> [WHAT IS BEING ASKED]: Reproduce the data from its start down to and including the line containing "n29 [fillcolor=lightpink label=Identifier]", substituting "lightblue" for every "lightpink" and changing nothing else. Please omit the pictures.

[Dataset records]
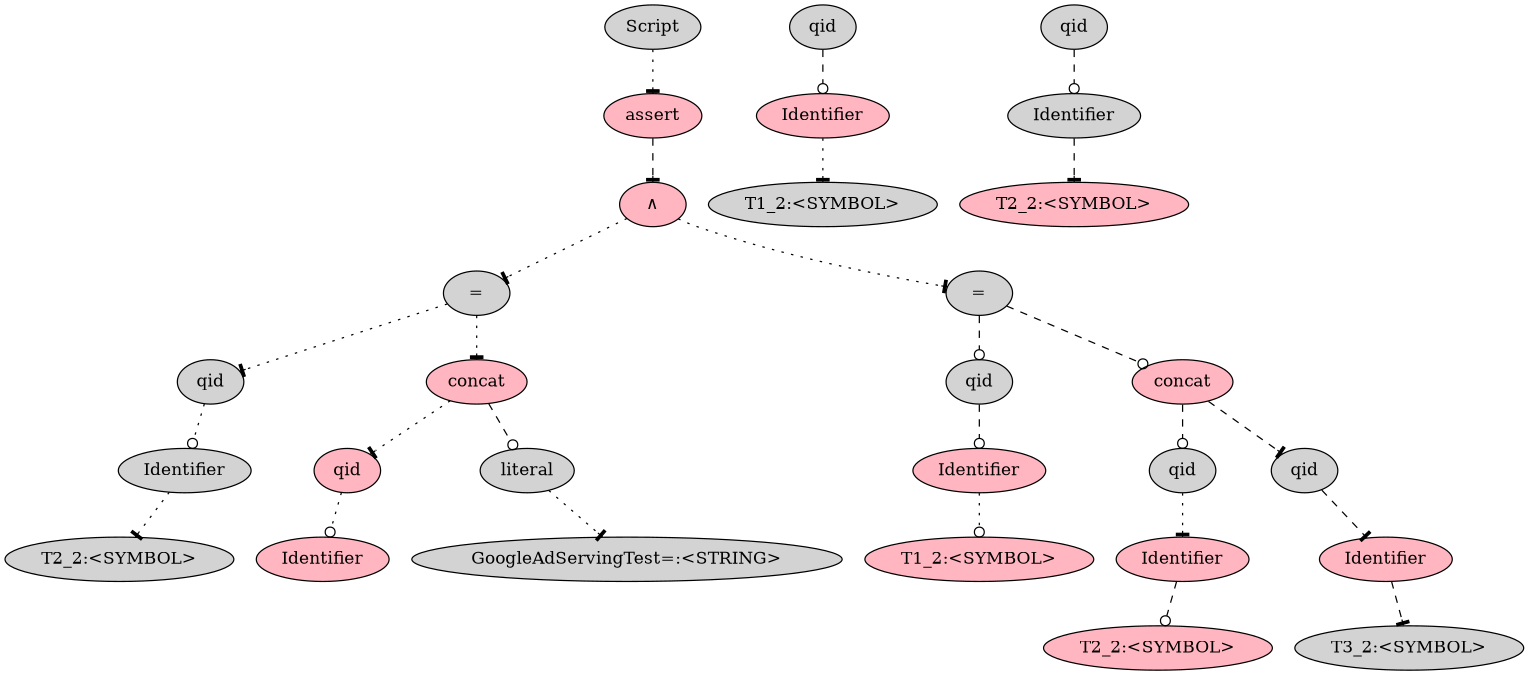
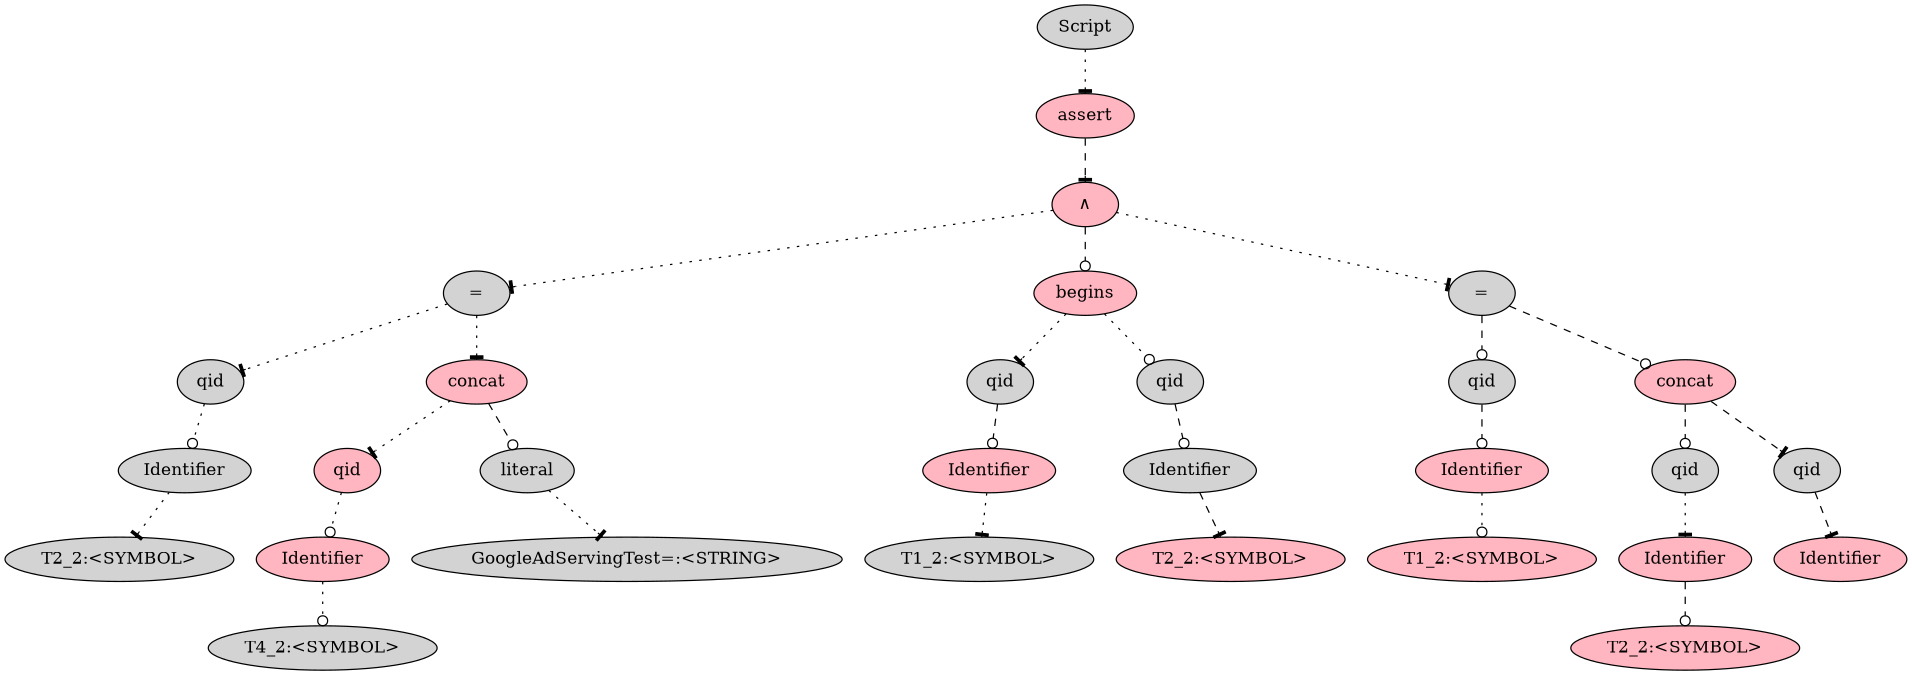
  digraph {
    node [fillcolor=lightgrey style=filled]
    edge [arrowhead=tee style=dotted]
    n1 [label=Script]
    n2 [fillcolor=lightpink label=assert]
    n3 [fillcolor=lightpink label="&and;"]
    n4 [label="="]
+   n5 [fillcolor=lightpink label=begins]
    n6 [label="="]
    n7 [label=qid]
    n8 [fillcolor=lightpink label=concat]
    n9 [label=qid]
    n10 [label=qid]
    n11 [label=qid]
    n12 [fillcolor=lightpink label=concat]
    n13 [label=Identifier]
    n14 [fillcolor=lightpink label=qid]
    n15 [label=literal]
    n16 [label="T2_2:<SYMBOL>"]
    n17 [fillcolor=lightpink label=Identifier]
    n18 [label="GoogleAdServingTest=:<STRING>"]
+   n19 [label="T4_2:<SYMBOL>"]
    n20 [fillcolor=lightpink label=Identifier]
    n21 [label=Identifier]
    n22 [label="T1_2:<SYMBOL>"]
    n23 [fillcolor=lightpink label="T2_2:<SYMBOL>"]
    n24 [fillcolor=lightpink label=Identifier]
    n25 [label=qid]
    n26 [label=qid]
    n27 [fillcolor=lightpink label="T1_2:<SYMBOL>"]
    n28 [fillcolor=lightpink label=Identifier]
    n29 [fillcolor=lightpink label=Identifier]
    n30 [fillcolor=lightpink label="T2_2:<SYMBOL>"]
-   n31 [label="T3_2:<SYMBOL>"]
    n1 -> n2
    n2 -> n3 [style=dashed]
    n3 -> n4
+   n3 -> n5 [arrowhead=odot style=dashed]
    n3 -> n6
    n4 -> n7
    n4 -> n8
+   n5 -> n9
+   n5 -> n10 [arrowhead=odot]
    n6 -> n11 [arrowhead=odot style=dashed]
    n6 -> n12 [arrowhead=odot style=dashed]
    n7 -> n13 [arrowhead=odot]
    n8 -> n14
    n8 -> n15 [arrowhead=odot style=dashed]
    n9 -> n20 [arrowhead=odot style=dashed]
    n10 -> n21 [arrowhead=odot style=dashed]
    n11 -> n24 [arrowhead=odot style=dashed]
    n12 -> n25 [arrowhead=odot style=dashed]
    n12 -> n26 [style=dashed]
    n13 -> n16
    n14 -> n17 [arrowhead=odot]
    n15 -> n18
+   n17 -> n19 [arrowhead=odot]
    n20 -> n22
    n21 -> n23 [style=dashed]
    n24 -> n27 [arrowhead=odot]
    n25 -> n28
    n26 -> n29 [style=dashed]
    n28 -> n30 [arrowhead=odot style=dashed]
-   n29 -> n31 [style=dashed]
  }
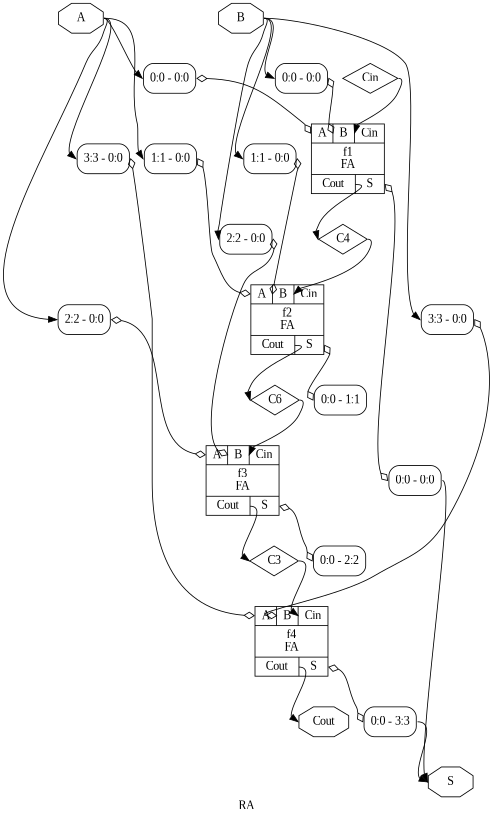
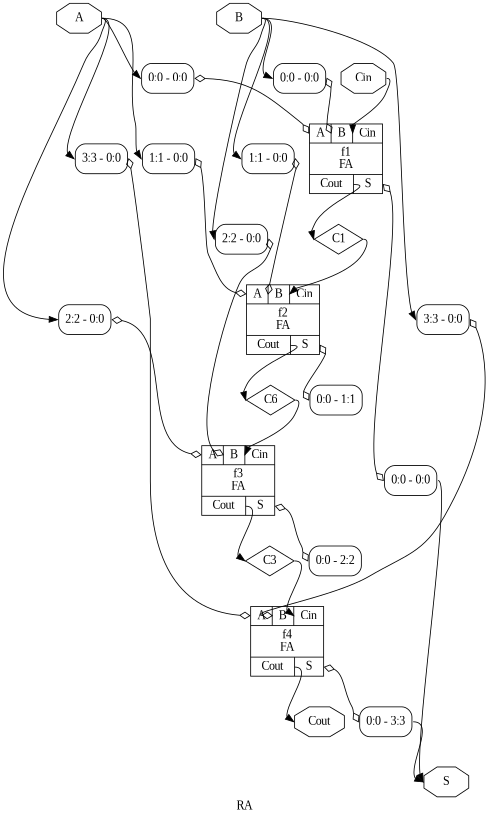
  digraph {
    fontname="Liberation Serif"
    label=RA
    rankdir=TB
    remincross=true
    node [fontname="Liberation Serif" shape=record]
    edge [color=black fontname="Liberation Serif" headport=w tailport=e]
    n1 [color=black fontcolor=black label=A shape=octagon]
    n2 [label="<s0> 0:0 - 0:0 " style=rounded]
    n3 [label="<s0> 1:1 - 0:0 " style=rounded]
    n4 [label="<s0> 2:2 - 0:0 " style=rounded]
    n5 [label="<s0> 3:3 - 0:0 " style=rounded]
    n6 [label="{{<p1> A|<p2> B|<p6> Cin}|f1\nFA|{<p7> Cout|<p8> S}}"]
    n7 [label="{{<p1> A|<p2> B|<p6> Cin}|f2\nFA|{<p7> Cout|<p8> S}}"]
    n8 [label="{{<p1> A|<p2> B|<p6> Cin}|f3\nFA|{<p7> Cout|<p8> S}}"]
    n9 [label="{{<p1> A|<p2> B|<p6> Cin}|f4\nFA|{<p7> Cout|<p8> S}}"]
    n10 [color=black fontcolor=black label=B shape=octagon]
    n11 [label="<s0> 0:0 - 0:0 " style=rounded]
    n12 [label="<s0> 1:1 - 0:0 " style=rounded]
    n13 [label="<s0> 2:2 - 0:0 " style=rounded]
    n14 [label="<s0> 3:3 - 0:0 " style=rounded]
-   n15 [color=black fontcolor=black label=C4 shape=diamond]
+   n15 [color=black fontcolor=black label=C1 shape=diamond]
    n16 [color=black fontcolor=black label=C6 shape=diamond]
    n17 [label="<s0> 0:0 - 1:1 " style=rounded]
    n18 [color=black fontcolor=black label=C3 shape=diamond]
    n19 [label="<s0> 0:0 - 2:2 " style=rounded]
    n20 [color=black fontcolor=black label=Cout shape=octagon]
    n21 [label="<s0> 0:0 - 3:3 " style=rounded]
-   n22 [color=black fontcolor=black label=Cin shape=diamond]
+   n22 [color=black fontcolor=black label=Cin shape=octagon]
    n23 [label="<s0> 0:0 - 0:0 " style=rounded]
    n24 [color=black fontcolor=black label=S shape=octagon]
    n1 -> n2 [headport="s0:w"]
    n1 -> n3 [headport="s0:w"]
    n1 -> n4 [headport="s0:w"]
    n1 -> n5 [headport="s0:w"]
    n2 -> n6 [arrowhead=odiamond arrowtail=odiamond dir=both headport="p1:w"]
    n3 -> n7 [arrowhead=odiamond arrowtail=odiamond dir=both headport="p1:w"]
    n4 -> n8 [arrowhead=odiamond arrowtail=odiamond dir=both headport="p1:w"]
    n5 -> n9 [arrowhead=odiamond arrowtail=odiamond dir=both headport="p1:w"]
    n6 -> n15 [tailport="p7:e"]
    n6 -> n23 [arrowhead=odiamond arrowtail=odiamond dir=both tailport="p8:e"]
    n7 -> n16 [tailport="p7:e"]
    n7 -> n17 [arrowhead=odiamond arrowtail=odiamond dir=both tailport="p8:e"]
    n8 -> n18 [tailport="p7:e"]
    n8 -> n19 [arrowhead=odiamond arrowtail=odiamond dir=both tailport="p8:e"]
    n9 -> n20 [tailport="p7:e"]
    n9 -> n21 [arrowhead=odiamond arrowtail=odiamond dir=both tailport="p8:e"]
    n10 -> n11 [headport="s0:w"]
    n10 -> n12 [headport="s0:w"]
    n10 -> n13 [headport="s0:w"]
    n10 -> n14 [headport="s0:w"]
    n11 -> n6 [arrowhead=odiamond arrowtail=odiamond dir=both headport="p2:w"]
    n12 -> n7 [arrowhead=odiamond arrowtail=odiamond dir=both headport="p2:w"]
    n13 -> n8 [arrowhead=odiamond arrowtail=odiamond dir=both headport="p2:w"]
    n14 -> n9 [arrowhead=odiamond arrowtail=odiamond dir=both headport="p2:w"]
    n15 -> n7 [headport="p6:w"]
    n16 -> n8 [headport="p6:w"]
    n18 -> n9 [headport="p6:w"]
    n21 -> n24 [tailport="s0:e"]
    n22 -> n6 [headport="p6:w"]
    n23 -> n24 [tailport="s0:e"]
  }
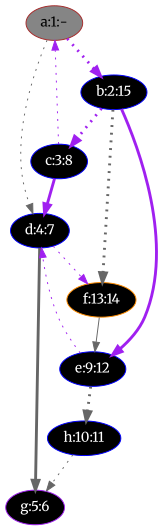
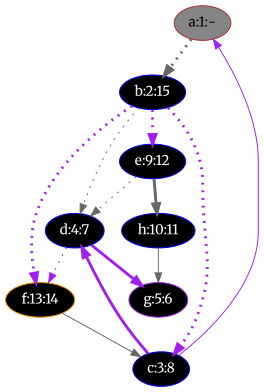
  digraph {
    fontname=Merriweather
    node [color=blue fillcolor=black fontname=Merriweather style=filled fontcolor=white]
    edge [color=purple fontname=Merriweather penwidth=3 style=dotted]
    n1 [color=brown fillcolor=gray52 label="a:1:-" fontcolor=""]
    n2 [label="b:2:15"]
    n3 [label="d:4:7"]
    n4 [label="c:3:8"]
    n5 [label="e:9:12"]
    n6 [color=darkorange label="f:13:14"]
    n7 [color=purple label="g:5:6"]
    n8 [label="h:10:11"]
-   n1 -> n2
-   n1 -> n3 [color=gray40 penwidth=1]
+   n1 -> n2 [color=gray40]
+   n2 -> n3 [color=gray40 penwidth=1]
    n2 -> n4
-   n2 -> n5 [style=solid]
-   n2 -> n6 [color=gray40]
+   n2 -> n5
+   n2 -> n6
    n3 -> n6 [penwidth=1]
-   n3 -> n7 [color=gray40 style=solid]
-   n4 -> n1 [penwidth=1]
+   n3 -> n7 [style=solid]
+   n4 -> n1 [penwidth=1 style=solid]
    n4 -> n3 [style=solid]
-   n5 -> n3 [penwidth=1]
-   n5 -> n8 [color=gray40]
-   n6 -> n5 [color=gray40 penwidth=1 style=solid]
-   n8 -> n7 [color=gray40 penwidth=1]
+   n5 -> n3 [color=gray40 penwidth=1]
+   n5 -> n8 [color=gray40 style=solid]
+   n6 -> n4 [color=gray40 penwidth=1 style=solid]
+   n8 -> n7 [color=gray40 penwidth=1 style=solid]
  }
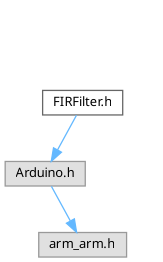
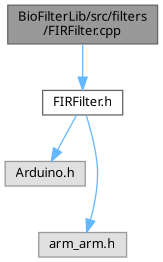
  digraph {
    fontname="Noto Sans"
    node [color=grey60 fillcolor="#E0E0E0" fontname="Noto Sans" fontsize=10 shape=box style=filled]
    edge [color=steelblue1 fontname="Noto Sans" fontsize=10 labelfontname=Helvetica labelfontsize=10 style=solid]
+   n1 [color=gray40 fillcolor=grey60 fontcolor=black height=0.2 label="BioFilterLib/src/filters\l/FIRFilter.cpp" width=0.4]
    n2 [color=grey40 fillcolor=white height=0.2 label="FIRFilter.h" width=0.4]
    n3 [height=0.2 label="Arduino.h" width=0.4]
    n4 [height=0.2 label="arm_arm.h" width=0.4]
+   n1 -> n2
    n2 -> n3
-   n3 -> n4
+   n2 -> n4
  }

> [RIGHT ANSWER]:
  digraph {
    node [fillcolor=lightgrey style=filled]
    edge [arrowhead=tee style=dotted]
    n1 [label=Script]
    n2 [fillcolor=lightblue label=assert]
    n3 [fillcolor=lightblue label="&and;"]
    n4 [label="="]
+   n5 [fillcolor=lightblue label=begins]
    n6 [label="="]
    n7 [label=qid]
    n8 [fillcolor=lightblue label=concat]
    n9 [label=qid]
    n10 [label=qid]
    n11 [label=qid]
    n12 [fillcolor=lightblue label=concat]
    n13 [label=Identifier]
    n14 [fillcolor=lightblue label=qid]
    n15 [label=literal]
    n16 [label="T2_2:<SYMBOL>"]
    n17 [fillcolor=lightblue label=Identifier]
    n18 [label="GoogleAdServingTest=:<STRING>"]
+   n19 [label="T4_2:<SYMBOL>"]
    n20 [fillcolor=lightblue label=Identifier]
    n21 [label=Identifier]
    n22 [label="T1_2:<SYMBOL>"]
    n23 [fillcolor=lightblue label="T2_2:<SYMBOL>"]
    n24 [fillcolor=lightblue label=Identifier]
    n25 [label=qid]
    n26 [label=qid]
    n27 [fillcolor=lightblue label="T1_2:<SYMBOL>"]
    n28 [fillcolor=lightblue label=Identifier]
    n29 [fillcolor=lightblue label=Identifier]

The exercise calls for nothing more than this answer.